别用父爱绑架我,让我恶心!
万魔谷远在千里之外,凡人穷极一生也无法抵达。
陆沉看着跪在地上,眼神炙热的顾渊,随手一挥。
“走吧。”
话音落下,原本空旷的城主府废墟上空,光线微微扭曲,一座看不出材质,通体散发着温润白光的浮空玉台凭空出现。
它没有华丽的雕饰,也没有惊人的异象,就那么静静地悬浮在那里,仿佛亘古以来便存在于此。
然而,就是这看似平平无奇的玉台,却让刚刚还满心绝望的顾景山,瞬间如见鬼魅。
他感受不到任何阵法波动,也看不出是何种法宝,但这东西出现的瞬间,周围的空间法则都仿佛被其驯服,变得温顺无比。
这是凭空造物?
一个荒谬而恐怖的念头,在他脑海中炸开。
他终于意识到,自己招惹的,根本不是什么过路的高手,而是一个他连想象都无法触及的,了不得的存在。
悔恨,如同冰冷的毒液,瞬间淹没了他全身。
顾渊也被眼前这一幕震撼得无以复加,他呆呆地看着那座玉台,又看了看云淡风轻的陆沉,心中的崇拜,已经到了无以复加的地步。
“走。”
陆沉的声音再次响起,他已带着宁曦和苏家姐妹,轻飘飘地落在了玉台之上。
顾渊一个激灵,连忙从地上爬起来,像拖死狗一样,拽着已经吓傻的顾景山,踉踉跄跄地跟了上去。
玉台无声无息地升空,吞天城的轮廓在脚下迅速缩小。
以这玉台的速度,恐怕眨眼之间,便能抵达万里之外的万魔谷。
“先生,我们能慢一点吗?”
宁曦站在玉台边缘,看着下方飞速掠过的山川河流,轻声开口。
她来到归墟界后,还从未好好看过这个世界的风景。
“我想看看。”
“好。”
陆沉无所谓地点点头,心念一动,玉台的速度骤然放缓,如同凡间的游船,不疾不徐地飘在云层之上。
他变出桌椅茶具,悠然地给自己和三女倒上清茶。
对这个世界的风景,他其实也颇有几分兴趣。
归墟界,毕竟是魔道横行之地,这里的山水,与仙界截然不同。
山是黑色的,嶙峋的,像一头头匍匐在大地上的狰狞巨兽。水是暗红的,缓缓流淌,仿佛大地的伤口在不断渗出血液。天空时常是灰蒙蒙的,偶尔能看到一轮诡异的紫色月亮高悬,散发着不祥的光芒。
这种诡谲而荒凉的景致,看久了,竟也别有一番风味。
陆沉品着茶,看着风景,神态悠闲,仿佛真的是在游山玩水。
而玉台的另一角,气氛却压抑到了极点。
顾渊死死地盯着被他捆住的顾景山,双眼布满血丝。
他想不通。
他真的想不通。
这个男人,从小教他读书写字,教他修炼功法,在他生病时彻夜不眠地守在床边,在他取得成就时会由衷地为他骄傲。
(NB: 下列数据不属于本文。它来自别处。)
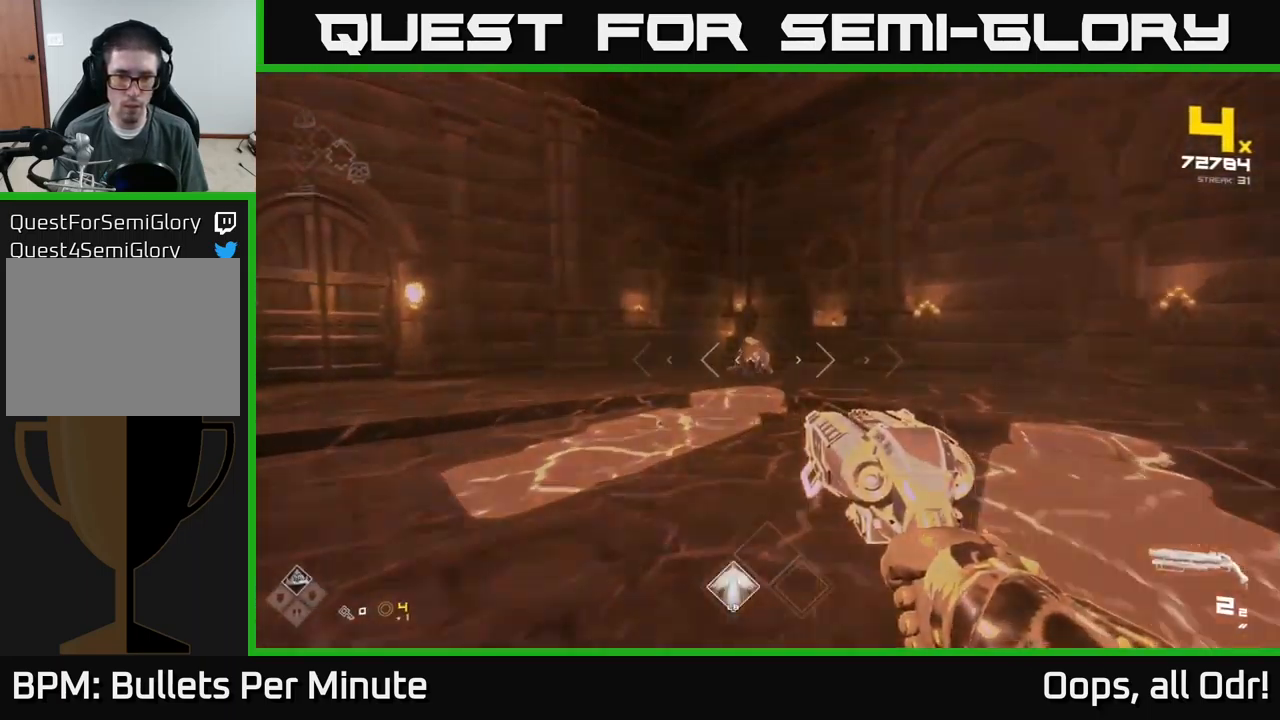
{"buttons": [], "left_stick": "up-left", "right_stick": "center", "events": [[50, "R2", "down"], [167, "R2", "up"], [350, "R2", "down"], [417, "R2", "up"], [434, "left_stick", "up-left"]]}
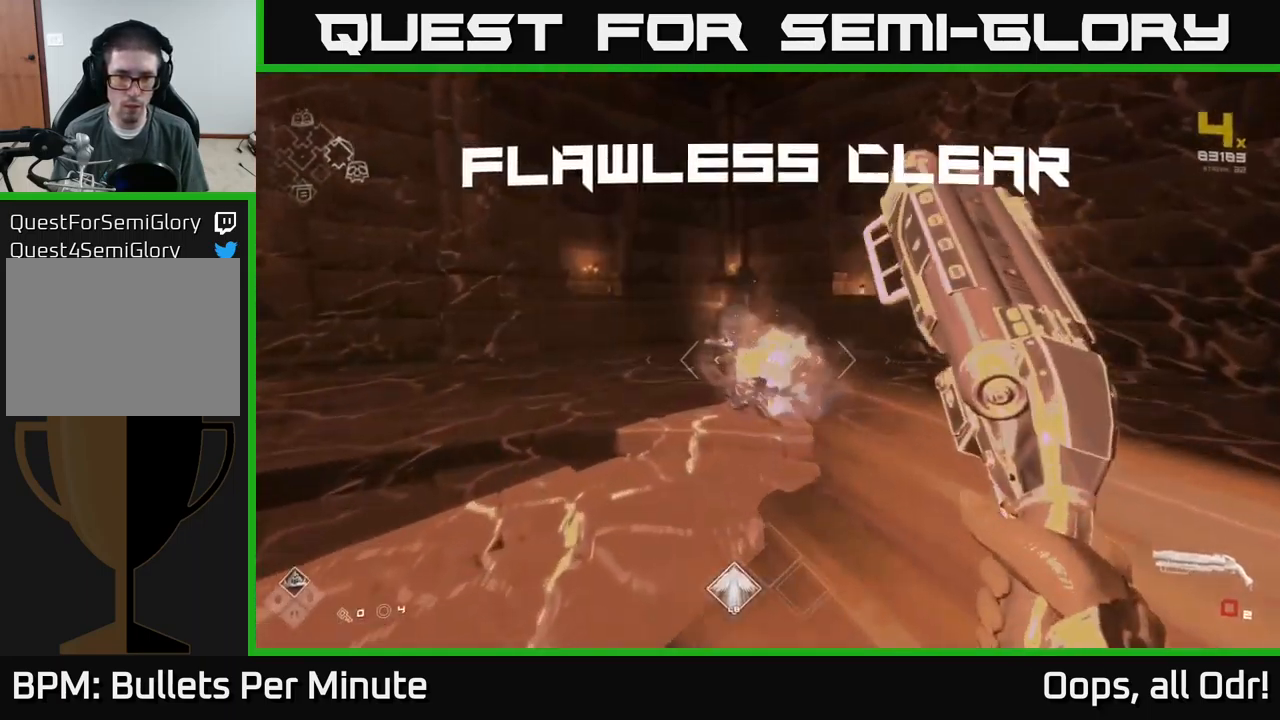
{"buttons": [], "left_stick": "right", "right_stick": "right", "events": [[117, "left_stick", "up"], [167, "R1", "down"], [167, "right_stick", "right"], [250, "left_stick", "up-right"], [300, "R1", "up"], [367, "left_stick", "right"]]}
那个会把他高高举过头顶,笑着说“我的渊儿是天下第一天才”的父亲,怎么会是那个杀害他亲生父母,将他当成药材圈养了二十年的仇人?
“渊儿”
“渊儿”
顾景山终于从极致的恐惧中缓过神来,他看着顾渊,声音嘶哑,眼中带着一丝复杂的情绪。
“你还记得吗?你五岁那年,偷跑出去玩,掉进了冰窟窿里,是我不顾刺骨的寒冷,跳下去把你救上来的。为了给你取暖,我自己的半边身子都冻僵了,足足躺了半个月。”
顾渊的身体一僵,拳头瞬间捏紧。
“你十岁那年,第一次炼丹,炸了丹炉,差点被火烧到,是我用身体护住了你。那道疤,至今还在我背上。”
“还有你十五岁,为了帮你筑基,我”
顾景山的声音越来越低,带着一丝恰到好处的温情和悔意,他试图用这些过往的回忆,唤醒顾渊心中那最后一丝柔软。
宁曦坐在不远处,听着这些话,眉头微微蹙起。
她看了一眼面无表情的陆沉,忍不住传音问道:“先生,您不担心吗?万一万一顾渊心软了”
毕竟是二十年的养育之恩,哪怕是假的,可那些经历和情感,又岂是说放下就能放下的。
陆沉端起茶杯,轻轻吹了吹热气,眼皮都未抬一下。